A Hebridean community landlord wants to stop a neighbouring developer from erecting turbines next to its own windfarm in a national scenic area (NSA) .
On Friday, a public inquiry in Stornoway was told that 27 of the world’s tallest turbines, five quarries, four compounds and about 20 miles of roads would be built on the NSA.
Scottish Natural Heritage (SNH) claims both windfarms will destroy the “special qualities” of the NSA between Lewis and Harris which is “part of Scotland’s heritage.”
However, SNH withdrew its official objection to the tiny NHT scheme at Monan giving the green light to the NHT but it maintains a similar complaint against the massive 53-machine Eishken development.

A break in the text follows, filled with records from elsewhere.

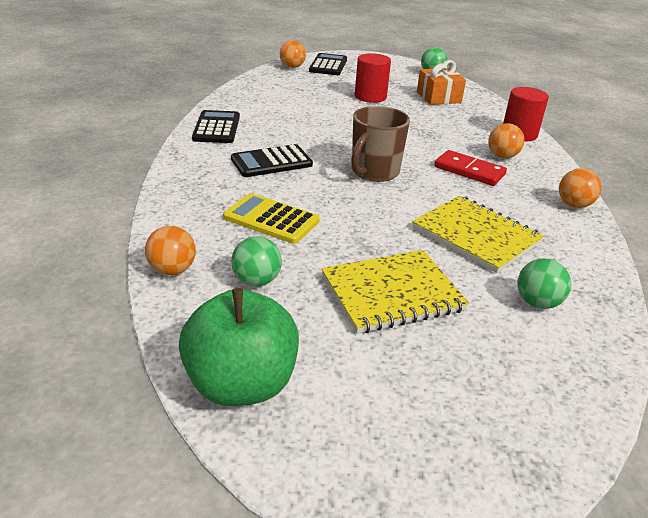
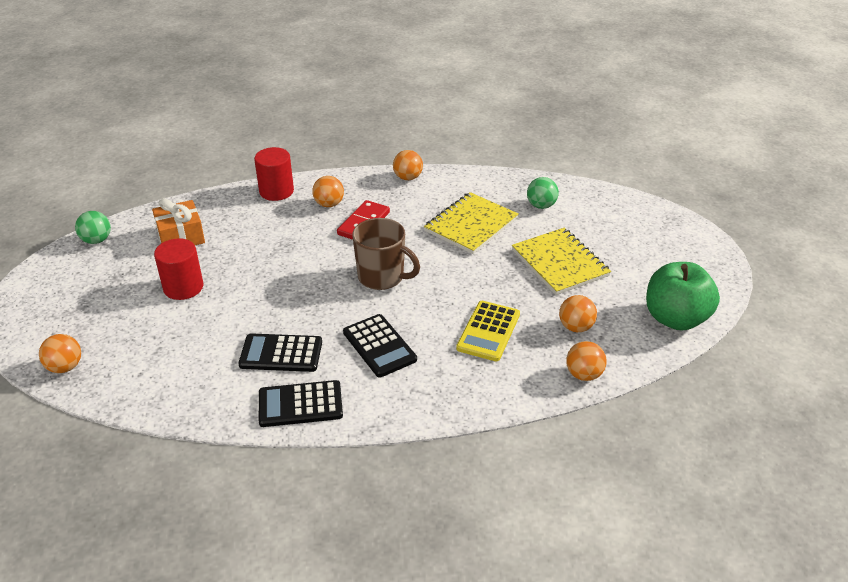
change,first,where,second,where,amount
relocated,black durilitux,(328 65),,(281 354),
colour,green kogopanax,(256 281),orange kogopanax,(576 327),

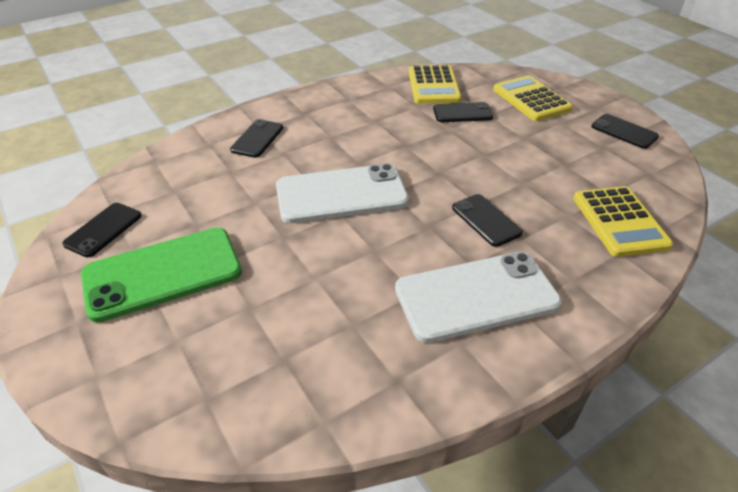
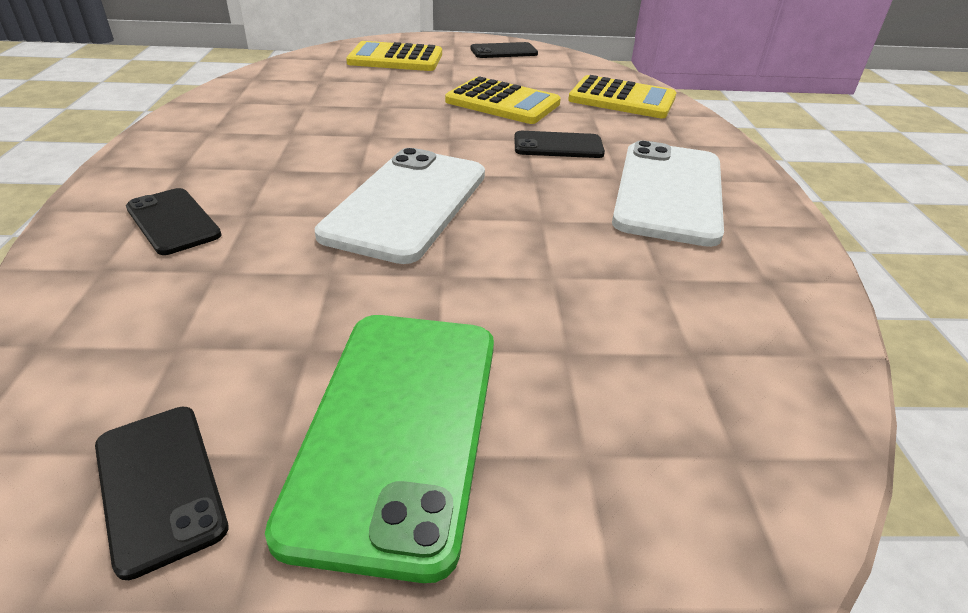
change,first,where,second,where,amount
relocated,yellow durilitux,(433 86),,(502 102),
missing,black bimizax,(462 113),,,

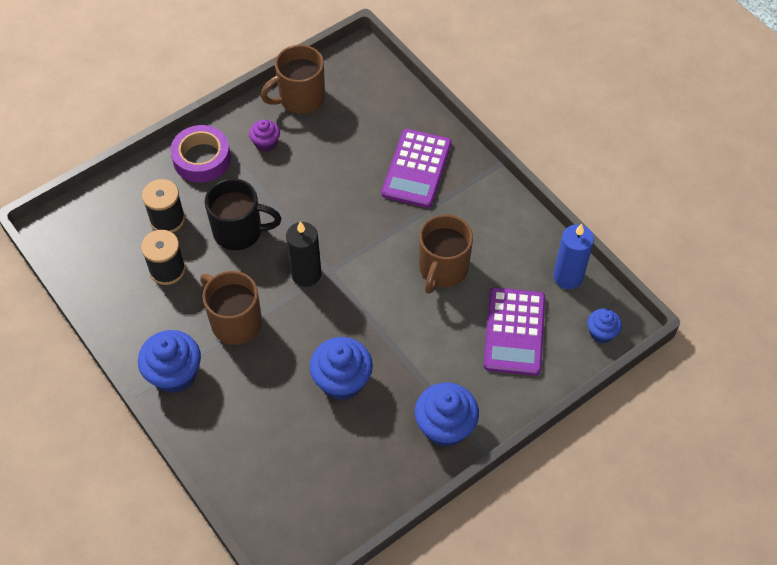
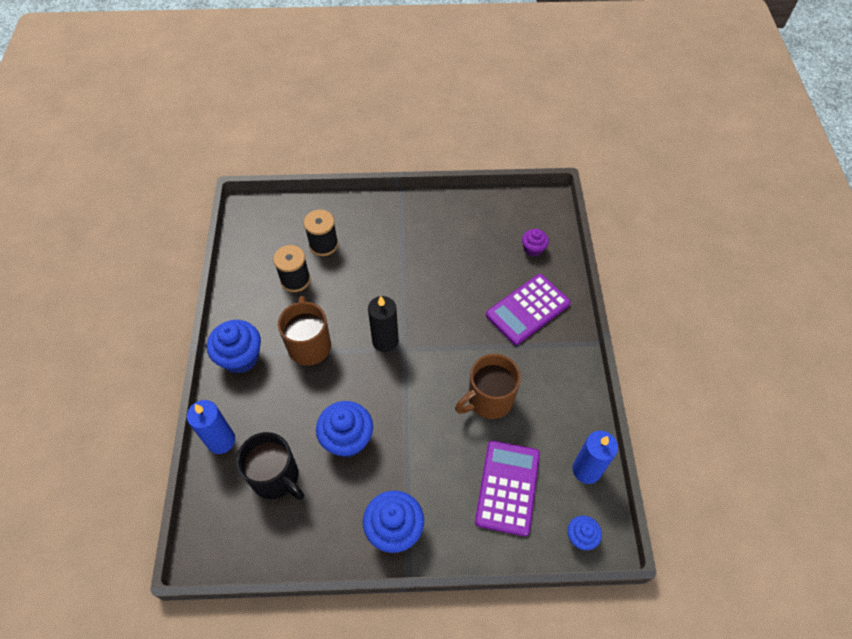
change,first,where,second,where,amount
missing,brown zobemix,(300 98),,,
relocated,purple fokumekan,(266 143),,(533 249),
missing,purple dutisesax,(202 159),,,
relocated,black zobemix,(239 231),,(276 477),
spun,purple durilitux,(514 332),,(508 487),150 degrees clockwise
appeared,,,blue pumovuvu,(221 441),

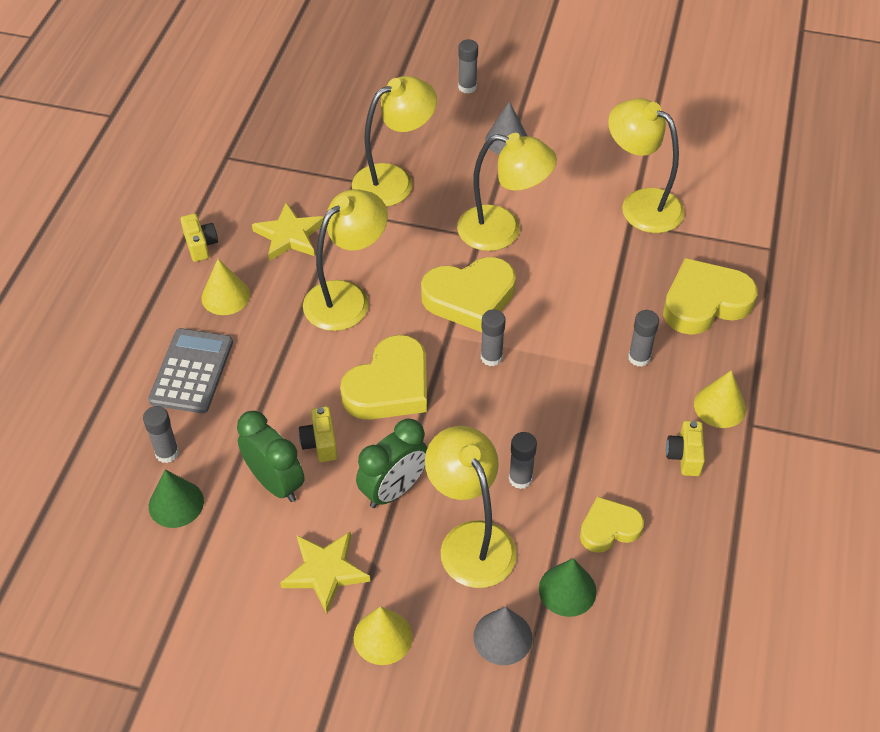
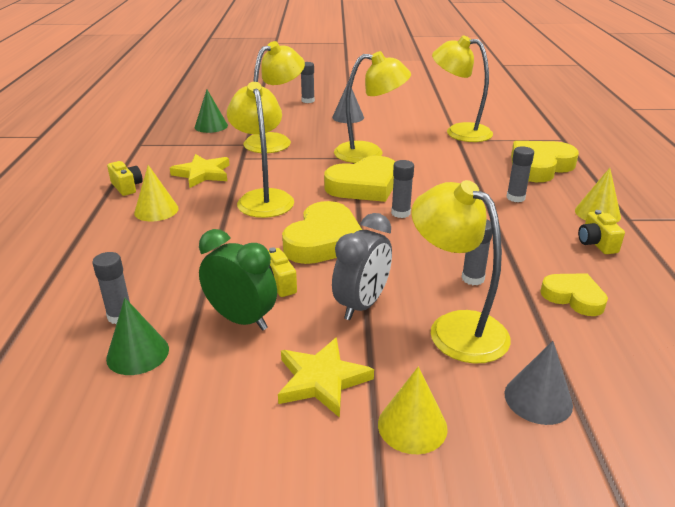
change,first,where,second,where,amount
spun,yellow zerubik,(347 297),,(263 198),45 degrees counterclockwise
missing,grey durilitux,(192 371),,,
colour,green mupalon,(394 490),grey mupalon,(362 305),
spun,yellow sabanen,(609 528),,(573 297),75 degrees clockwise
relocated,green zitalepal,(567 590),,(211 126),

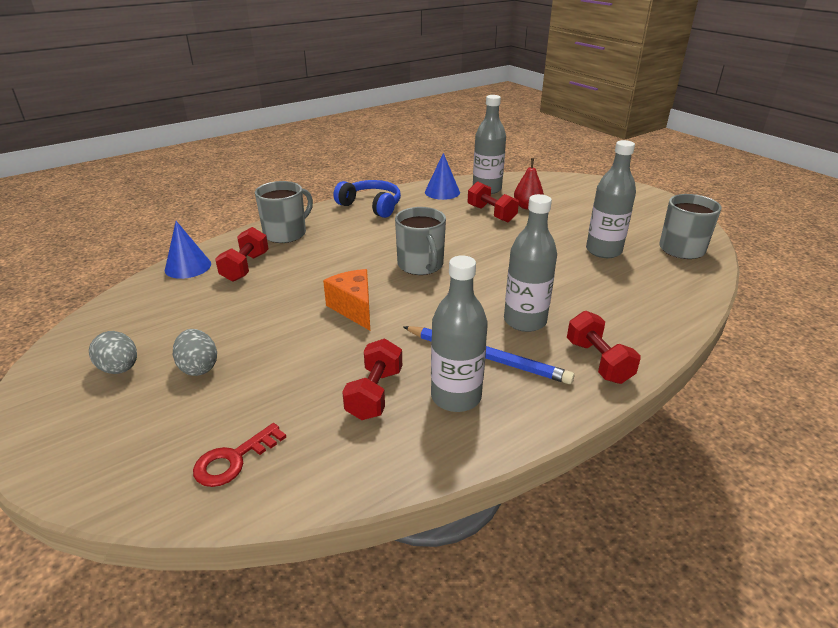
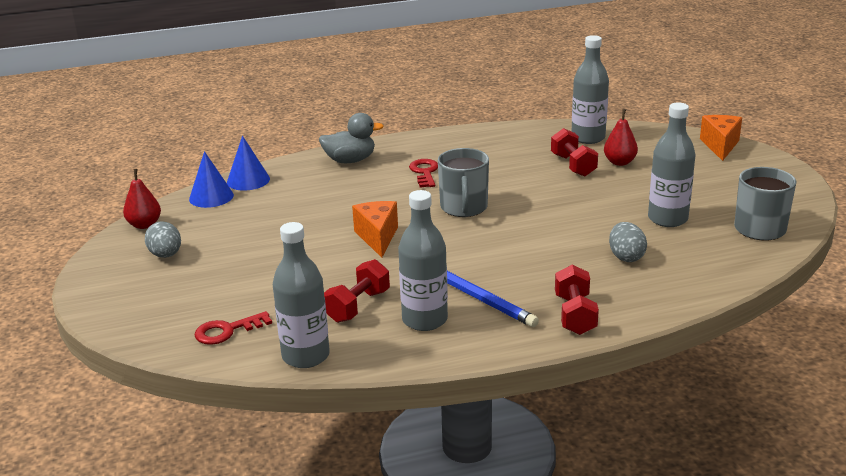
change,first,where,second,where,amount
relocated,blue zitalepal,(442 192),,(211 197),
missing,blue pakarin,(371 206),,,
exchanged,grey zobemix,(286 233),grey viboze,(350 160),
relocated,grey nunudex,(525 321),,(306 356),
missing,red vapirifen,(245 267),,,
relocated,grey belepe,(199 367),,(626 257),
appeared,,,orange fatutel,(720 146),
appeared,,,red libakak,(424 172),
appeared,,,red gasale,(144 225),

Duncan Macpherson for NHT told the inquiry that that islanders are considering exploiting its scenic and environmental advantages to make all of Harris a national park.
Mr Macpherson stressed: “We agree with SNH with the Eishken current application” arguing it was excessively large and impacted on the integrity of the whole of the NSA compared to the small locally-owned scheme.
The Eishken development would create eight full time equivalent jobs at the Arnish energy fabrication yard on Lewis though it is argued that 75 men are needed for one year alone helping to kick-start manufacturing at the yard. Eight locals would be hired to operate the windfarm.
Villagers need £ 12 million to build turbines on free sites gifted for a community windfarm and must hand over 30% of profits to a council-led trust.
SNH recommends that developer Nick Oppenheim should be allowed to erect 13 turbines outside the NSA.
Meanwhile, Western Isles vice-convenor Angus Campbell is due to give evidence to the inquiry this week despite an embarrassing gaffe when the council made a submission all about the wrong windfarm.
The blunder, which has angered certain senior councillors, was initially denied by the council. It has now presented the correct information many weeks past the final deadline.